Neste exato momento, fora a tripla crise de saúde, economia e política, o que está acontecendo é um seriíssimo embate entre a farda e a toga. O pessoal da farda (incluindo os que acabaram de trocá-la pelo paletó e gravata ou pelo pijama) está convencido de que, se houve “extremismos”, “exageros retóricos” e “falas impensadas” contra instituições, isso empalidece diante do que o pessoal da toga no STF impôs para cercear os poderes do presidente da República – uma usurpação acompanhada igualmente por falas irresponsáveis e desonestidade intelectual.

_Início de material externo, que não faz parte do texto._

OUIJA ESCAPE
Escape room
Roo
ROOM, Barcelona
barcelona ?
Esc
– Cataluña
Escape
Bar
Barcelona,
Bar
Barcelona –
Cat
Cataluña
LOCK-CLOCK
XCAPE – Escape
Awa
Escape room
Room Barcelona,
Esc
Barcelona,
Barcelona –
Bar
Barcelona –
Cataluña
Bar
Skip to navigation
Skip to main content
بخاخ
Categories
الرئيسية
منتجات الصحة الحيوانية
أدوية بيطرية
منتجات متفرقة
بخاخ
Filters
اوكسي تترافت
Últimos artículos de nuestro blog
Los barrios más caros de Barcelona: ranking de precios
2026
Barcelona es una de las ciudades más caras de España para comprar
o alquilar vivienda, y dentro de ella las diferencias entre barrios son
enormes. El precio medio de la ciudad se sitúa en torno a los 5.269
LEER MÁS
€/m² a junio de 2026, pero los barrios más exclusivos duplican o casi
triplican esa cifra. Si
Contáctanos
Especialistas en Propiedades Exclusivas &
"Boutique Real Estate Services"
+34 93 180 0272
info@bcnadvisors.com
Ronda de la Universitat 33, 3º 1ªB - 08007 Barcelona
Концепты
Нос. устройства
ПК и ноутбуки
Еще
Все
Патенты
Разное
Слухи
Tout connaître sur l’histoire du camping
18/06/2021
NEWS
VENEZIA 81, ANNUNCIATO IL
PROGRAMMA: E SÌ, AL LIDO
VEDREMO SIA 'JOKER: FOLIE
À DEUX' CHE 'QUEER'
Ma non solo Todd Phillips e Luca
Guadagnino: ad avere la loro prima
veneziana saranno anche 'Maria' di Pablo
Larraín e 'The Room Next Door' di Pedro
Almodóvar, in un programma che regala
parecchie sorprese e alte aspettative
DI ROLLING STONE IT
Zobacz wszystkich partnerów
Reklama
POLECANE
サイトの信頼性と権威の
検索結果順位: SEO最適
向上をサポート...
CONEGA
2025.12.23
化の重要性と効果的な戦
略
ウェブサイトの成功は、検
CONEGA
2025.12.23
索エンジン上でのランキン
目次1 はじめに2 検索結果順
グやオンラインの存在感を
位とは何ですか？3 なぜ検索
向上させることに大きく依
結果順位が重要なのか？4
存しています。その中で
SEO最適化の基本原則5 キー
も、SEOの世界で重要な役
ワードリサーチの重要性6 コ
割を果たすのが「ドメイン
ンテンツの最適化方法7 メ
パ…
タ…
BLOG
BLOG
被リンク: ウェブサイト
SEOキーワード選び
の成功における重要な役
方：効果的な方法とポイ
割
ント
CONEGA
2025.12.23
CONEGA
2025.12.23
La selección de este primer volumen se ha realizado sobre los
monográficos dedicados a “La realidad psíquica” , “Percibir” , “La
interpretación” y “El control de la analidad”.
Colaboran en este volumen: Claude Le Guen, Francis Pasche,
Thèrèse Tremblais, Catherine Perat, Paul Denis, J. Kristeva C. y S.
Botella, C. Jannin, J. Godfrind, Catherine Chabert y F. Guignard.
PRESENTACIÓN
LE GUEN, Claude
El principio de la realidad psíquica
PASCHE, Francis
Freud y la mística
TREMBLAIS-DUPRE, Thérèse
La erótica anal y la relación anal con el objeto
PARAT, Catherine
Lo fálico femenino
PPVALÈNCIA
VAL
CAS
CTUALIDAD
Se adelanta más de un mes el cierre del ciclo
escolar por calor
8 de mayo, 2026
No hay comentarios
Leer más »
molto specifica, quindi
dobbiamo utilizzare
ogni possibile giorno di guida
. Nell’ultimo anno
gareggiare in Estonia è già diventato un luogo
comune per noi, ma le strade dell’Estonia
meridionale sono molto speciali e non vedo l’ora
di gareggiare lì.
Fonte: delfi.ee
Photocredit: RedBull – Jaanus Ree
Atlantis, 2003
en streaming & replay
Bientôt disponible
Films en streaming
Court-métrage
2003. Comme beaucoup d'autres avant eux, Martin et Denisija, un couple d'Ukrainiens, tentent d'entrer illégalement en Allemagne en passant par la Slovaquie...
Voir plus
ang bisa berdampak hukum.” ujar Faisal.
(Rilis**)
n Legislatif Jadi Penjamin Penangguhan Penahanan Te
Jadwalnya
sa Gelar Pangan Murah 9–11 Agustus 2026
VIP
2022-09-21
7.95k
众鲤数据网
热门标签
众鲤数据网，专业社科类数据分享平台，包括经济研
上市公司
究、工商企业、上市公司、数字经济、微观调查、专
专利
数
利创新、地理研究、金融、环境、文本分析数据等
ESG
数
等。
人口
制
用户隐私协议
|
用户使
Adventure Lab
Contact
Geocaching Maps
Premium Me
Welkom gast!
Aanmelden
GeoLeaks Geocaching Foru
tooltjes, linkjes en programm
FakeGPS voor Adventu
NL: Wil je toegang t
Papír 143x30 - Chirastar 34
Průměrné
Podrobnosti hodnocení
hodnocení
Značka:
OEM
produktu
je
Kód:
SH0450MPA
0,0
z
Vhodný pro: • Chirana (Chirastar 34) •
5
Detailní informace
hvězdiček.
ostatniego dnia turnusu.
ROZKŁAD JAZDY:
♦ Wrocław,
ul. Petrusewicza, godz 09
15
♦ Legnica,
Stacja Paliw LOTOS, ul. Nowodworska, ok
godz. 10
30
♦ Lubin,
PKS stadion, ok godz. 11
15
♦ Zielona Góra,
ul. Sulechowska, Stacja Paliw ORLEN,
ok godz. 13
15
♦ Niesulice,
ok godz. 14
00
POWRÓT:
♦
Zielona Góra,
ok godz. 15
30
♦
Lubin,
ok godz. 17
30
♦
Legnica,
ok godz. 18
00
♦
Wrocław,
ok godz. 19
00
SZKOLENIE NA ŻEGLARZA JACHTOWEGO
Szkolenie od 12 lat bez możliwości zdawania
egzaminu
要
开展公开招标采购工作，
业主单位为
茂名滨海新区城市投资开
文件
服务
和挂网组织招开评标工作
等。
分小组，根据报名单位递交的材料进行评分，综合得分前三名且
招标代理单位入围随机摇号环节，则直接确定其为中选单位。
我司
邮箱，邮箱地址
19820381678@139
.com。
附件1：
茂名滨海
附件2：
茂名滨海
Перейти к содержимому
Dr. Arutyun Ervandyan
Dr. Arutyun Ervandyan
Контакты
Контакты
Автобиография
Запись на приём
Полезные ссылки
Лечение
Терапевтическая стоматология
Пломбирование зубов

No mínimo desde o julgamento do mensalão o pessoal da toga andava dividido, mas se uniu ao entender que o pessoal da farda dá suporte a um presidente que pensa dispor de poderes imperiais, desrespeita limites entre Poderes estabelecidos na Constituição, age por interesses políticos próprios e pessoais para solapar instituições e só não jogou o País ainda numa irrecuperável crise institucional pois eles, os da toga, baseados em princípios e doutrinas, foram capazes de esclarecer e impor limites (como no caso de medidas de combate à covid-19).
Não há saída à vista para esse embate pois ele é a expressão de duas fortes forças políticas que ocuparam duas instituições. Não é só entre o pessoal da farda no palácio que reina a sincera convicção de que o pessoal da toga expressa um “establishment” (sim, é essa palavra meio fora de moda que se usa para falar do STF) que se articulou para defender privilégios que vão de ganhos da magistratura a benefícios fiscais e proteções a setores empresariais, passando pelo funcionalismo público. A luta do “establishment”, portanto, é para impedir a reforma do Estado representada por Bolsonaro e sua eleição.
No outro lado, figuras do STF sempre atentas aos ventos das redes sociais e opiniões publicadas encaram Bolsonaro e o que ele significa como um perigo real para as instituições democráticas e o estado de direito. Consideram suas ações políticas e o endosso explícito que concede a movimentos contra o Congresso e o Judiciário como ações políticas que não são apenas arroubos retóricos. São, nesse entendimento, parte do aberto intuito de destruir as normas mínimas do confronto político, da civilidade e do próprio jogo democrático.
Os bombeiros de sempre, de um lado e de outro, conseguem debelar incêndios pontuais. Mas não têm a capacidade de resolver a situação de fundo que resulta agora num precário equilíbrio. A saber: a “via jurídica” para destronar Bolsonaro, uma possibilidade com a qual uma parte do STF flerta, passa por uma PGR que não vê condições técnicas de denunciar o presidente. A rota para derrubar o presidente via TSE depende desse órgão alterar jurisprudência – fora o tempo que isso leva.
Bolsonaro e sua turma de aloprados não dominam as ruas, não dispõem de apoio nas Forças Armadas para levar adiante uma “revolução” que só existe na cabeça de malucos nos quais o entorno do presidente presta muita atenção. Talvez entendam que vociferar contra o STF nada vai produzir de prático, a não ser dar tempo para alternativas políticas “de centro” (que podem incluir facilmente o Centrão) se articularem e solidificarem.
Em outras palavras, ninguém tem forças para vencer ninguém. As crises econômicas e de saúde demonstraram fartamente a “necessidade da convergência” à qual o general Mourão se refere, mas também como diminui o espaço político para essa convergência. O maior efeito da demonstração da crise está, porém, em outro aspecto.
Para a tal “necessária convergência” precisa-se de liderança. Quem?